Spectroscopy of SU(3) gauge-scalar theories

Elementary scalars interacting with gauge bosons are abundant in particle physics. If these theories exhibit a Brout-Englert-Higgs effect, analytical predictions exists for their spectrum. Recently, it was found using numerical simulations that conventional analytical methods may be insufficient for some of these theories. Fortunately, recently developed advanced analytical tools seem to be capable to do so. However, these advanced methods have only been tested for some cases, where qualitative differences appear. And also in these case, the numerical simulations have only covered a subset of possibilities and systematic error sources. Therefore, the aim of this project is to improve this situation. To this end, two different types of scalars will be simulated. The spectrum of observable particles, which may deviate from those of the elementary ones, will be obtained. The two theories are on the one hand one of the already tested ones, but aiming at a much wider range of possibilities and systematic reliability. The second theory has not been investigated so far at all, and genuine new results can be expected. The advantage is that large parts of the simulation codes can be shared between both theories, giving rise to many synergies in code development and analysis strategies. In total, two independent goals are pursued. The first is that the spectrum of both theories should be established in a reliable way from the simulations. The second is to check the analytical predictions, and thus test whether the new methods are indeed reliable, especially as the predictions for these two theories differ qualitatively between the conventional and the new approach.
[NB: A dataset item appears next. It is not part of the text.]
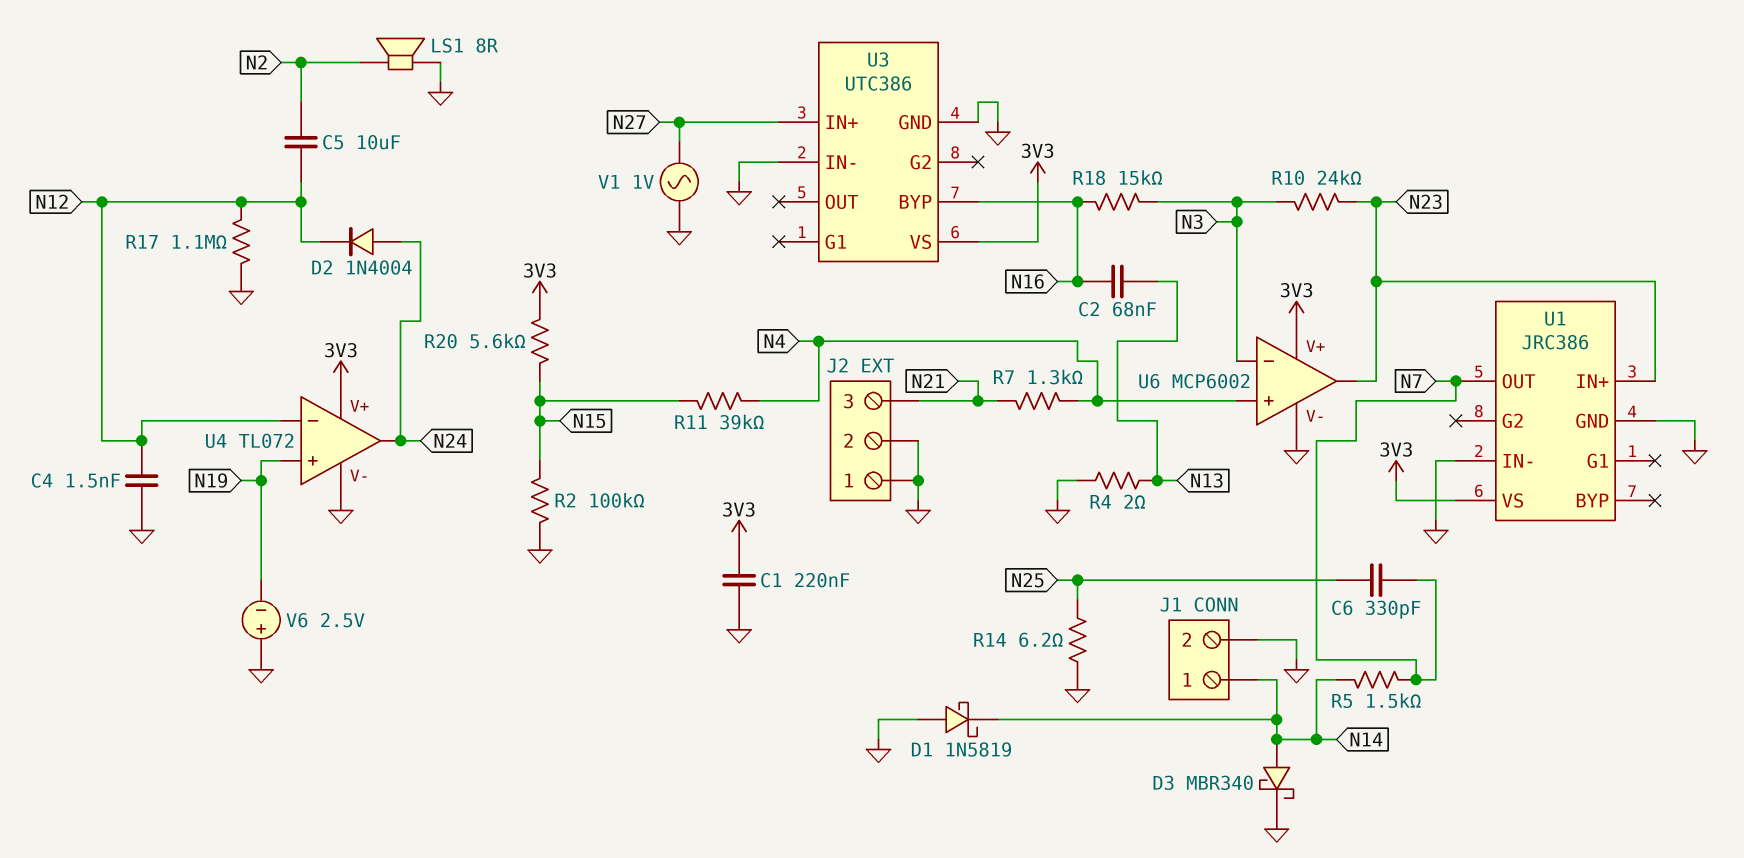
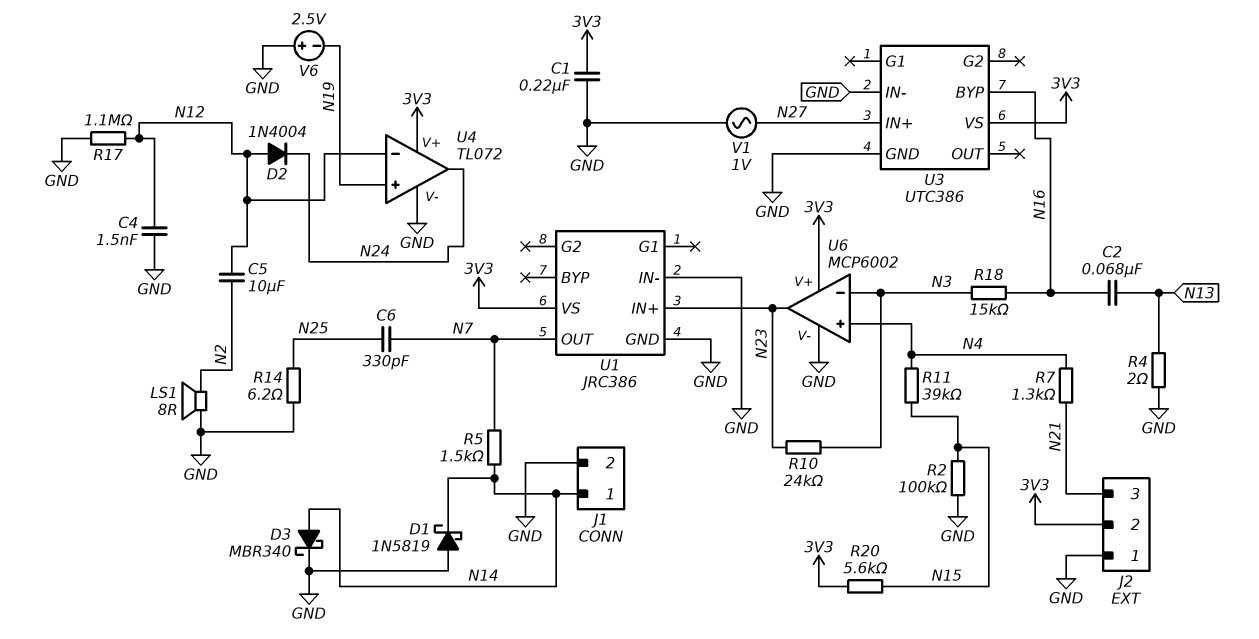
D2: diode 1N4004 (A N24, K N12) -> diode 1N4004 (A N12, K N24)
J2 pin 2: GND -> 3V3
This project has opened up a fascinating view on Brout-Englert-Higgs physics in so-called grand-unified theories. These are theories aimed at unifying the fundamental forces of nature and would, e.g., explain why the hydrogen atom is electrically neutral. This is so far an unexplained feature of nature, but essentially for chemistry and biology to work in a way which sustains human life. There have been three major outcomes. Two are related to this idea that all the fundamental forces are obtained from a common origin. One result is structural and one is about the observed particles. The structural aspect cleared how such theories can be realized. Before the project, it was not yet clear how such theories can find a unique realization. There had been two options. One would be a mixture of all possible realizations, and one would have been a selection of one realization. The results of large-scale simulations prefer strongly that one is selected, and how this selection takes place. Concerning the observed particles, there already existed hints from previous investigations that the actual observable particles strongly differ from those which are usually expected. Again, numerical simulations have confirmed this outcome, and require to rethink how a unification of forces can be possible at all. Especially, unexpected particles have shown up, which need an explanation. Such an explanation appears possible with a scenario, the so-called Fröhlich-Morchio-Strocchi approach, which is in agreement with the obtained results from simulations, in contrast to previous ideas. It is also this approach which is the center of the third result. Originally undertaken as a preliminary test of methods, it showed that consistency of the theory requires that even within the standard model of particle physics genuine new observations may be possible at the experiments at CERN. Confirming these observations would shift our understanding of particle physics tremendously. This will be investigated in follow-up studies, and eventually be compared to experiments.